En cette mère que la maladie accable, que la mort rattrape, nous anticipons notre propre fin. On imagine des vacances à la Mer du Nord ; la demande tombe : « Noyez-moi. » Peu de mots suffisent alors pour saisir la déchéance : la maigreur, la photographie d’un mari devenu étranger… Le corps aimé devient corps souffrant. Les besoins primaires se font cruciaux. Il ne reste que deux idées fixes : atteindre les toilettes et mourir. C’est un combat pour ne pas faire sous soi. La vie devient un citron qu’on croque avec l’écorce. Mais on se heurte à la difficulté de partir, à quelques marches. Tandis que cette mère cherche les restes de sa mémoire dans un miroir ou bien au fond d’elle-même, ses filles guettent ses gestes dans l’espoir de la moindre réminiscence. Ce qui fait réaliser à Léonor : « Il fallait prendre soin de soi, prendre soin de soi et des autres, prendre soin de soi et du décor autour de soi, qui nous encerclait et dont on ne pourrait jamais faire l’économie, sinon la décrépitude allait être plus rapide encore. » D’où l’importance de la moche mollesse d’une moquette.
Dans ce combat, Léonor sera épaulée par sa sœur Violette. Musicienne, toujours en voyage, elle a refait sa vie avec une femme beaucoup plus jeune qu’elle. Mais Léonor, elle, se sent surtout vivante auprès des hommes. Cependant, comment choisir entre Nils et Dan ?
Nils qui est apparu presque miraculeusement. Lui qui rejette ce qu’il appelle « les codes bourgeois » et dont le jardin ressemble plutôt à une forêt. Lui qui est à la fois dominateur et protecteur, profondément tendre malgré tout. Lui, pourtant, qui n’arrive pas à s’ouvrir sur les poussières de son passé et qui attend de Léonor qu’elle l’aime et le comprenne sans autre choix que de les deviner… Dan, rencontré aux États-Unis alors qu’ils étaient encore étudiants. Dan qui s’est marié par intérêt avec une femme frigide qu’il trompe en entretenant un adultère irrépressible depuis plusieurs décennies. Dan qui a invité Léonor à Budapest pour les vacances… Comment faire lorsque les souvenirs récents empêchent les souvenirs anciens de reprendre forme, que les souvenirs lointains empêchent le présent ? Le temps déborde, les heures se dilatent, les jours filent. Les quotas, aussi, sont respectés.

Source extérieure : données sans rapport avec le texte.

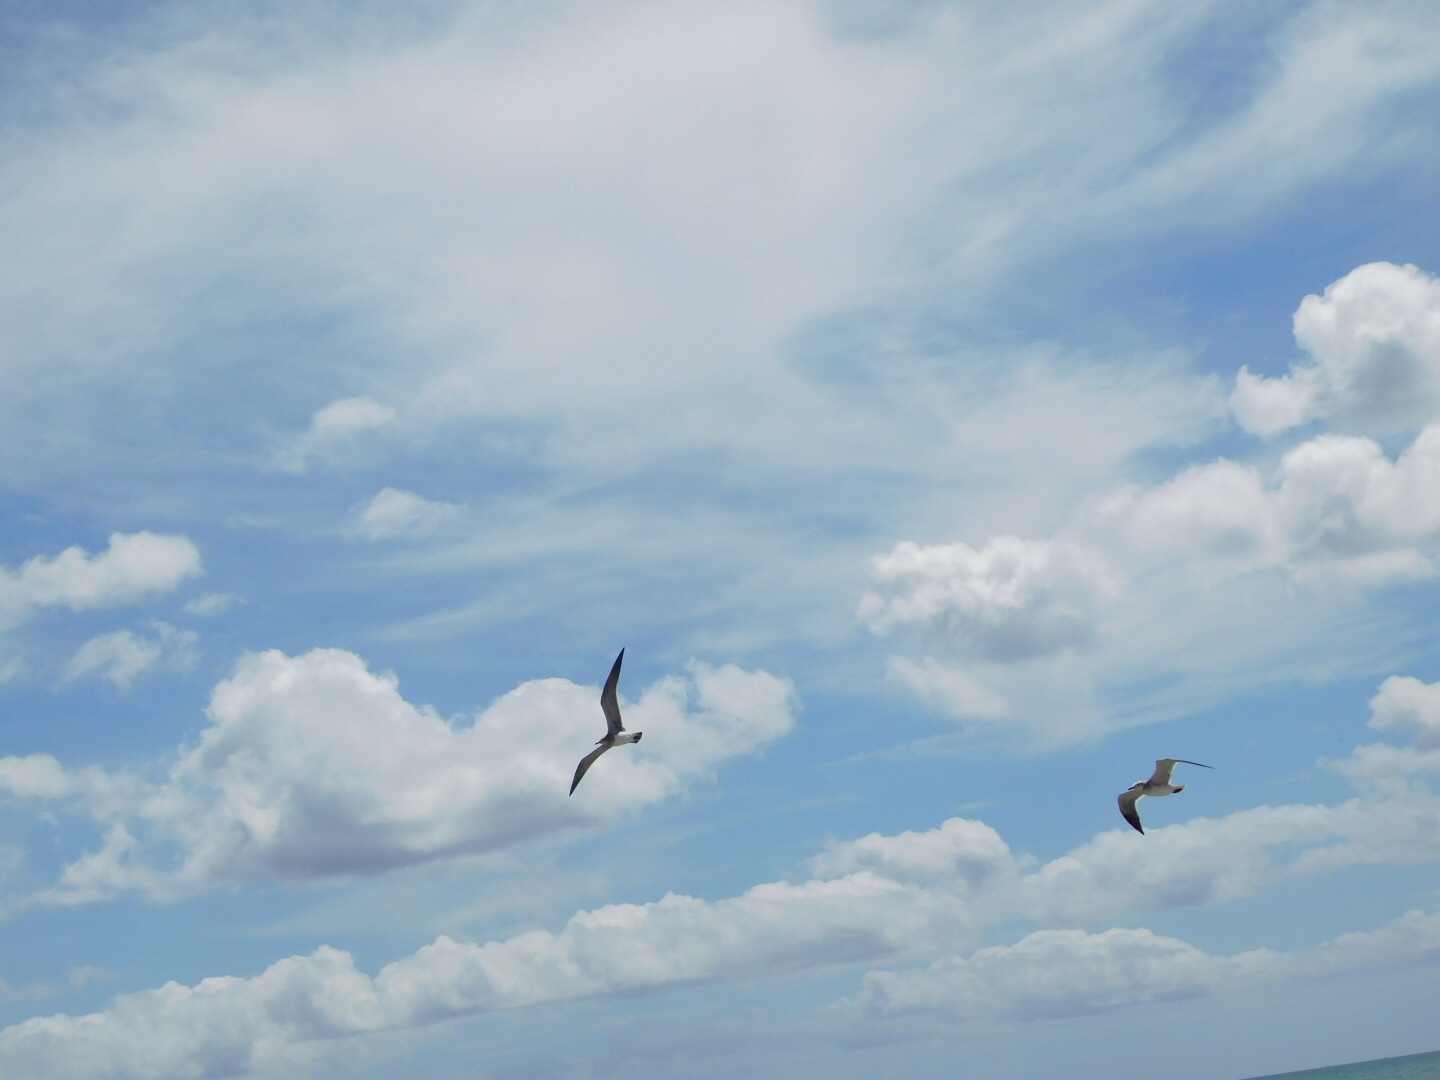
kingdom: Animalia
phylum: Chordata
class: Aves
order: Charadriiformes
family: Laridae
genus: Leucophaeus
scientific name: Leucophaeus atricilla
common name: Laughing gull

Alors, pour se préserver, Léonor rit. Elle décide de prendre à la légère ce qu’elle ne peut gérer. Elle en vient à plusieurs reprises à souhaiter que quelque chose se produise, par hasard, par circonstances. Elle redevient « une fillette docile en attente d’être surprise ». Le lecteur, quant à lui, n’a d’autre choix que d’attendre avec elle que quelque chose d’important arrive.
C’est une histoire « aussi banale qu’impressionnante » que nous livre ici Ariane Le Fort, servie par un style sans aspérités et des chapitres-événements très rapides. Si l’on peut regretter l’une ou l’autre explicitation qui nous semble dommageable tant le non-dit possède ici sa propre puissance, ce livre nous donne à expérimenter un âge où les relations sont amenées à évoluer ou à disparaître.